- Problem statement: Copy all lines of the listing that include the string "linejoin".

- Data for the task:

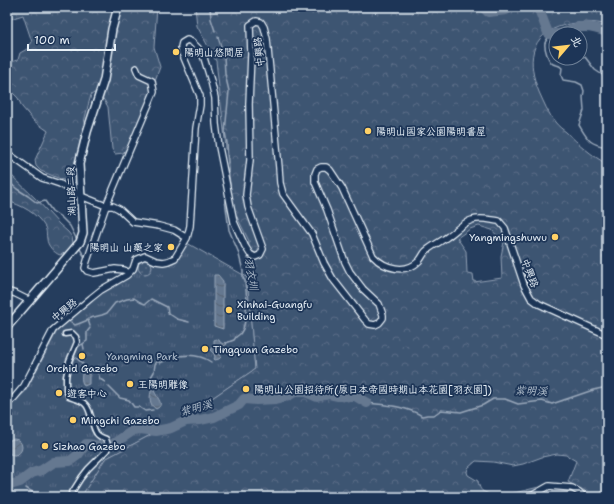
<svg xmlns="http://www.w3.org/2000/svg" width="614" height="504" viewBox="0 0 614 504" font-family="'Shantell Sans','LXGW WenKai TC',sans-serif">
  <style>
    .grass { fill: url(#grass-tufts); stroke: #93a2b5 }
    .forest { fill: url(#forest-crowns); stroke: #93a2b5; fill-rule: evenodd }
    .garden { fill: url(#garden-dots); stroke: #93a2b5 }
    .water { fill: url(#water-waves); stroke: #99a8ba }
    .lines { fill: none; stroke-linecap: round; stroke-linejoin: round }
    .stream { stroke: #99a8ba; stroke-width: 1.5 }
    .river { stroke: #657890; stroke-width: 10 }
    .pedestrian-casing { stroke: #e8f1f8; stroke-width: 7 }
    .minor-casing { stroke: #e8f1f8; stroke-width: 8 }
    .tertiary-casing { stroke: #e8f1f8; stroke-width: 10 }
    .pedestrian { stroke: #1d3557; stroke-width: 4 }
    .minor { stroke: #1d3557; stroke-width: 5.5 }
    .tertiary { stroke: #1d3557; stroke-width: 7 }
    .poi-dot { fill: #ffd166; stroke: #1d3557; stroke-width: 1.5 }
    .labels { text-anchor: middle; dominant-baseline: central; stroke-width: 3.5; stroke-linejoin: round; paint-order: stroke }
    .poi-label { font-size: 10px; fill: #e8f1f8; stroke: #1d3557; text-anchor: start }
    .street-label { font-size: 10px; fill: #e8f1f8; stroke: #1d3557 }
    .park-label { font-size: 10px; fill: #b5c2d0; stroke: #1d3557 }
    .water-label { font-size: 11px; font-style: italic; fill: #b4c1ce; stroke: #1d3557 }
  </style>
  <defs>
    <pattern id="grass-tufts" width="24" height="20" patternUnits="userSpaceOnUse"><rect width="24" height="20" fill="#3e5472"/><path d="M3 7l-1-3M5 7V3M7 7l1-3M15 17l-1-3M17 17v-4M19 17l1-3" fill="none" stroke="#5a6d87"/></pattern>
    <pattern id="forest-crowns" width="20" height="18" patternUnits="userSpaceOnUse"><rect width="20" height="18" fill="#3e5472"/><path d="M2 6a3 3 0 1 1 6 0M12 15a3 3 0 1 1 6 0" fill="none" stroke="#5a6d87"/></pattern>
    <pattern id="garden-dots" width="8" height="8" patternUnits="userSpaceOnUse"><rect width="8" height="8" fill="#3e5472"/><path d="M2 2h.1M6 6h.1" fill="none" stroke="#5a6d87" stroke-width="1.8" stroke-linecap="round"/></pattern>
    <pattern id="water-waves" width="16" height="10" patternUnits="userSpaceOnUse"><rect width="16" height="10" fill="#657890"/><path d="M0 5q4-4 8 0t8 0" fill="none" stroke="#576270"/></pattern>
  </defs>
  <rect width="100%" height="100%" fill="#253d5d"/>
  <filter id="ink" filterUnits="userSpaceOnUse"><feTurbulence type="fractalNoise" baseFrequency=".025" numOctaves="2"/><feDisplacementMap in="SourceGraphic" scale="8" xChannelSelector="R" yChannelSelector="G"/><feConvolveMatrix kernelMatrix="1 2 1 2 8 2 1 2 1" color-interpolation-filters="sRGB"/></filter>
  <g filter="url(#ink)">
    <!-- grass -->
    <path class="grass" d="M187,243L247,277L255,369L181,419L105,459L81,497H7V407L25,392L57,331L100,294L129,277L134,272L137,263L142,259L148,258L172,262Z"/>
    <!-- forest -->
    <path class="forest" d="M7,7H157L154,47L160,67L148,99L128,147L123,153L115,154L112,149L108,107L104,100L97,93H94L91,95C83,123 77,152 76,181L73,184L41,171L36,166L35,160L48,131L34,121L22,107L18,98L7,87V63L18,60L20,53L27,49L32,42L23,15L7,20Z
      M195,7H607V25C594,21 578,22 565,25C528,34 527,63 539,92C544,103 548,113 555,122C558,126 562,129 566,132C579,144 592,156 607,164V497H588L585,491L568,482L576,461L566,455L557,454L542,457L523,464L513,466L493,462L476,461L468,468L467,472L468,475L478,481C481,496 485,489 492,497H81L105,459L181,419L255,369L247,277L249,241L233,209L216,61L197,26ZM479,226L492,230L501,240L504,242L501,256L502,278L474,282L473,274L467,273L466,251L457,238L470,229Z
      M7,169L10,174L37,200L59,224L68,232L72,237L73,243L70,248L65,253L60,255C54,253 47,245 47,239C46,233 47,232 45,227C37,213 21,205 7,201Z
      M539,487L541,489L542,493L540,497H498Z"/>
    <!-- garden -->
    <path class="garden" d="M138 267a7 7 0 1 1 14 0a7 7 0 1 1-14 0Z"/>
    <!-- water -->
    <path class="water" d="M214,275H218L223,281V329L214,326Z
      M216,339L219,340L220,342L223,344L225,342L227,344C221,348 219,349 221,357L219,359L215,360L214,359L215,357L214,354L210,350L214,345V340Z
      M86,367L91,371L89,374V384L84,386C80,380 81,372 86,367Z
      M152,389H153C155,392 156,395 158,398C161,403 162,406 156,409C149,405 149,396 152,389Z
      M6 447a8 8 0 1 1 16 0a8 8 0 1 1-16 0Z"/>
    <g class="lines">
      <!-- stream -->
      <path class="stream" d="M210,7L211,19L215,31
        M550,34C549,37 546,40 545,43C544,48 548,61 553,64C557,66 558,64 562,68L561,75L563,80L576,82L582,85L584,91L583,97L584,110L579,125C588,140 589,144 607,147
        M552,35L556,40
        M218,37L224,56L225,74L229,91L225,132L227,143L228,163
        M580,56L585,57L595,70L607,78
        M7,175L10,183L17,189L28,196L37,203L45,201L52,211L61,217L70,226L77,240
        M225,200L229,230L238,251L243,271V278L245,281L247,300L245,321L243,329L240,334L236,337L234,340L226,343
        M80,249L86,259
        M88,320L90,326
        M71,322L75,325L78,324L88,320L90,318L102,315L107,313L115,303L127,299L134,298L140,302L145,304L151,299L167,307L168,313L177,319L189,322
        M83,344L84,349
        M74,357C70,369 62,390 77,397
        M83,364L75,357H74L78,347L87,341V332L90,328
        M98,373L100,379L105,382
        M108,386L120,398L129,400L134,407H139L145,411L153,410
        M152,389V382L151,377L154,372L155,364L158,361L160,363C165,361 169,358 174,357C187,354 201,355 211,362
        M367,403C385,405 407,406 422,416L427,415H434L441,410L461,412L483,405L493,399H505L518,404L542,401L552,404L593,390L607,387
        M20,482L21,483
        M26,488L40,497"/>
      <!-- river -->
      <path class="river" d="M483,7L488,12L506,10L512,7
        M536,7L540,12L548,33L552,35L556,34
        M558,34C565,33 570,29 576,28C587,25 597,28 607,32
        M113,444L134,430L140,429L156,431L171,428L186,421L200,420L214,417L239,405L244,399L256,400L276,399L288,396L295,392H305L317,397L329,394L338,396H355L367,403
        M10,485L20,482L32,473L42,470L54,462L70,461L78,455L86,444C93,444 97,446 103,446"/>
      <!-- pedestrian casing -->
      <g class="pedestrian-casing">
        <path id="pedestrian" d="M65,334L72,333L76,337L77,342L69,361L66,377V390L69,397C74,399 80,400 84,403C93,410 91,430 98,435C100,437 104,438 106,439L108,445L107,450L88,469L81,478L69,497"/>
      </g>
      <!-- minor casing -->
      <g class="minor-casing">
        <path id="minor" d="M7,153L42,178L60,184L81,196L106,206H113L119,209L133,222L159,226L174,230L187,238
          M129,273L124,270L115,269L94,273L87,271L85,268L87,261L106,206L154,92L152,81L139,75L136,68
          M7,291L16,294L30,301
          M7,404L14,398L24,386L53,330L91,298L101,290L127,275L133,269L136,260L145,256L156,261L163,262L168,261L175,258L187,238L190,226L196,128L200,105V96L182,53L181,47L182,43L187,40L192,42L198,48L204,58L211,81L215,98L216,124L219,147L234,222L245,246L250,254L255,257L260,255L263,249L248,207L246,195L250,160L249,104L251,54L250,25L256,21L261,22L264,27L267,39L279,168L280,183L283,194L312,234L324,263L333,279L365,320L369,324L375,325L379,323L383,318V315L379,304L363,289L350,272L345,262L327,210L315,182V174L317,169L321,167H326L330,170L342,188L373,256C385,269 406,274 419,261C422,258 423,254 426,251C432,246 440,242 447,237C455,232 462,223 472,220C481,217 490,220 499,221L505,228L524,285L531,298L539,304L607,335
          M524,497L533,495L549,486L572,488L579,492L584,497"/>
      </g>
      <!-- tertiary casing -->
      <g class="tertiary-casing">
        <path id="tertiary" d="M7,327L80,242L83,233L79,164L87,132L104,80L112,29L118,7"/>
      </g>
      <!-- pedestrian -->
      <use href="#pedestrian" class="pedestrian"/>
      <!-- minor -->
      <use href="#minor" class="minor"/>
      <!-- tertiary -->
      <use href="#tertiary" class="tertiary"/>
    </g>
  </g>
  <!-- markers -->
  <g class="poi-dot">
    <circle cx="176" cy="52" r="4"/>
    <circle cx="368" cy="131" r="4"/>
    <circle cx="555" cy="237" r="4"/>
    <circle cx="171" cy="247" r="4"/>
    <circle cx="229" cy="310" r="4"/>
    <circle cx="205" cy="349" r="4"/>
    <circle cx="82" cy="356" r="4"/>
    <circle cx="130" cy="384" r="4"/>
    <circle cx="246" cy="389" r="4"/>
    <circle cx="59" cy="393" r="4"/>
    <circle cx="73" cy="420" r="4"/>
    <circle cx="45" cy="446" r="4"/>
  </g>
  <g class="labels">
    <!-- poi labels -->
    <g class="poi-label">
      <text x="184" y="52">陽明山悠閒居</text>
      <text x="376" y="131">陽明山國家公園陽明書屋</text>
      <text x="547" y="237" text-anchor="end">Yangmingshuwu</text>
      <text x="163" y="247" text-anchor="end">陽明山 山藥之家</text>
      <text x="237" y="304">Xinhai-Guangfu<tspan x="237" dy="12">Building</tspan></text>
      <text x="213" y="349">Tingquan Gazebo</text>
      <text x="82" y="368" text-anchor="middle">Orchid Gazebo</text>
      <text x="138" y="384">王陽明雕像</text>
      <text x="254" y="389">陽明山公園招待所(原日本帝國時期山本花園[羽衣園])</text>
      <text x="67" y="393">遊客中心</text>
      <text x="81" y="420">Mingchi Gazebo</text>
      <text x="53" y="446">Sizhao Gazebo</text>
    </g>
    <!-- street labels -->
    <g class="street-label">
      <text transform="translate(259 52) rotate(-97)">中興路</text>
      <text transform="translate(71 191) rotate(-92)">湖山路二段</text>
      <text transform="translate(530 273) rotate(69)">中興路</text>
      <text transform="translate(64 310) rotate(-40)">中興路</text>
    </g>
    <!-- park labels -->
    <g class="park-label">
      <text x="142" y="356">Yangming Park</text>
    </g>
    <!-- water labels -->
    <g class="water-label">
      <text transform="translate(251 274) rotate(79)">羽衣圳</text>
      <text transform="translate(531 391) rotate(2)">紫明溪</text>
      <text transform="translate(196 408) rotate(-15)">紫明溪</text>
    </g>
  </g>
  <!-- margin -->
  <rect width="614" height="504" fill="none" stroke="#1d3557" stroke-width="24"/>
  <rect x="12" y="12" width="590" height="480" fill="none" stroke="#e8f1f8" stroke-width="1.5" filter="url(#ink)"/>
  <!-- north arrow -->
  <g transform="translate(568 46) rotate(62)"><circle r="19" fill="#1d3557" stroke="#6e8097"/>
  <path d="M0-3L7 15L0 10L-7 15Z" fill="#ffd166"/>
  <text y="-6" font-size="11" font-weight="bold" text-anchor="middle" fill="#e8f1f8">北</text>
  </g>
  <!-- scale -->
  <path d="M28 44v6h87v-6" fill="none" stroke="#e8f1f8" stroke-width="2"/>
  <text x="34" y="44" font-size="12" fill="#e8f1f8" stroke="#1d3557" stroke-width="3" paint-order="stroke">100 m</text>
</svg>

- Response to this task:
    .lines { fill: none; stroke-linecap: round; stroke-linejoin: round }
    .labels { text-anchor: middle; dominant-baseline: central; stroke-width: 3.5; stroke-linejoin: round; paint-order: stroke }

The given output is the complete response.